CmdStan & Stan 2.30 release candidate

I am happy to announce that the latest release candidates of Cmdstan and Stan are now available on Github!

This release cycle brings complex vectors and matrices, 6 new functions and 3 new distributions.

You can find the release candidate for cmdstan here. Instructions for installing are given at the bottom of this post.

Please test the release candidate with your models and report if you experience any problems. We also kindly invite you to test the new features and provide feedback. If you feel some of the new features could be improved or should be changed before the release, please do not hesitate to comment.

The Stan development team appreciates your time and help in making Stan more efficient while maintaining a high level of reliability.

If everything goes according to plan, the 2.30 version will be released in about ten days.

Below are some of the highlights of the new release.

#### GIVEN DATA

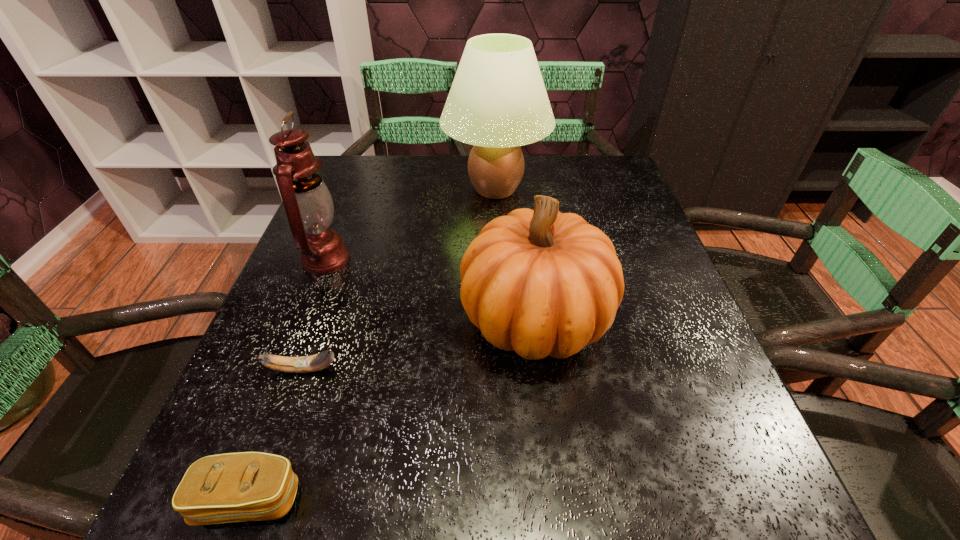
Locate an element on the screen. free spot located at the stem of the banana is located at coordinates (430, 369).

#### REQUIRED TASKS
A. According to the Stan 2.30 release announcement, how many new distributions does this release cycle bring?
B. Carry on writing the Stan 2.30 release announcement, picking up right after its final sentence.

#### ANSWERS IN ORDER
A. Three new distributions.

B.
Complex vectors, row_vector and matrices

The Stan language gains three new types: complex_vector, complex_row_vector and complex_matrix with a number of functions that support them:

  • abs,
  • columns_dot_self,
  • cumulative_sum,
  • diag_matrix,
  • diagonal,
  • dot_self,
  • eigenvalues_sym,
  • eigenvectors_sym,
  • fft,
  • fft2,
  • inv_fft,
  • inv_ftt2,
  • prod,
  • reverse,
  • rows_dot_self,
  • singular_values,
  • sum,
  • svd_U,
  • svd_V,
  • symmetrize_from_lower_tri,
  • transpose,
  • trace

Other utility functions:

  • get_imag, get_real,
  • cols, rows, num_elements, size,
  • to_array_1d, to_matrix, to_row_vector, to_vector

fft() returns the Fourier transform of a vector, while fft2() can be used for the 2-dimensional case of the Fast Fourier transform. The inv_fft() and inv_fft2() provide the respective inverse transforms. More details on the FFT functions are temporarily available here. The rest of the listed functions are all existing functions that were extended to support the new complex types.

In addition to these, two new functions were added that return complex vectors/matrices: eigenvectors and eigenvalues. See the next section for details.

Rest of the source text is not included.